Exercise brief: Output the material from the line with "Pictured: a pressure" up to and including the line with "Field value: value=140 unit=psi", copying every line exactly.

Data to process:
== Segment start ==

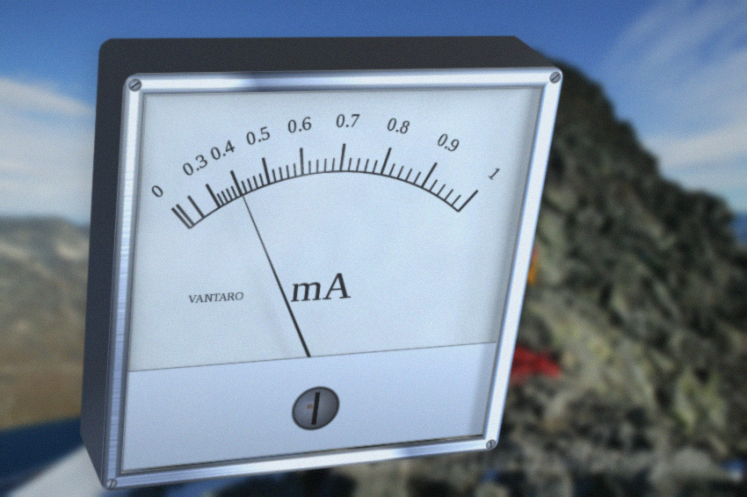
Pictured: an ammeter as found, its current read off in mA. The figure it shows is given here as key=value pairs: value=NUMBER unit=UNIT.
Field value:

== Segment end ==
== Segment start ==

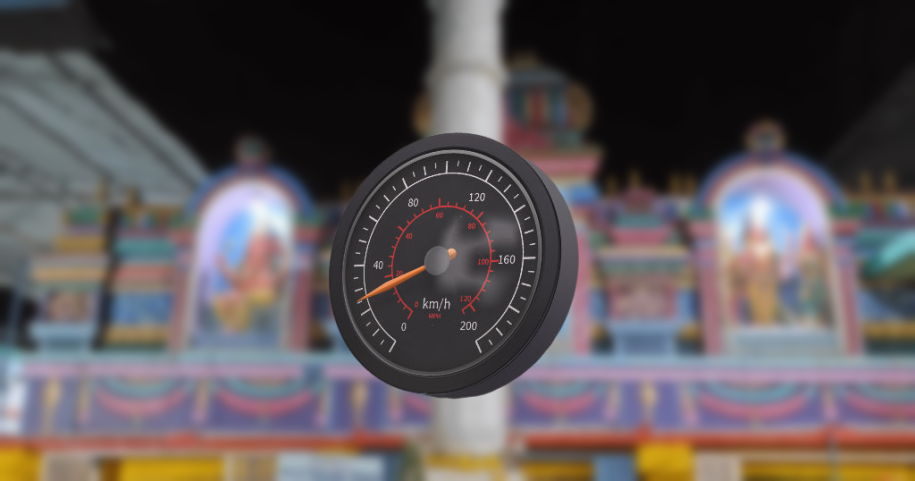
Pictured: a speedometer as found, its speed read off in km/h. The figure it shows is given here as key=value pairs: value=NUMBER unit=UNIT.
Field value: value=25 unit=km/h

== Segment end ==
== Segment start ==

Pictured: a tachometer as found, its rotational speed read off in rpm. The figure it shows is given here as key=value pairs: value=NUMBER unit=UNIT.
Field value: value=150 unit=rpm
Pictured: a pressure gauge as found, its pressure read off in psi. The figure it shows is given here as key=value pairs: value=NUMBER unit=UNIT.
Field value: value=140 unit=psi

== Segment end ==

Task answer:
Pictured: a pressure gauge as found, its pressure read off in psi. The figure it shows is given here as key=value pairs: value=NUMBER unit=UNIT.
Field value: value=140 unit=psi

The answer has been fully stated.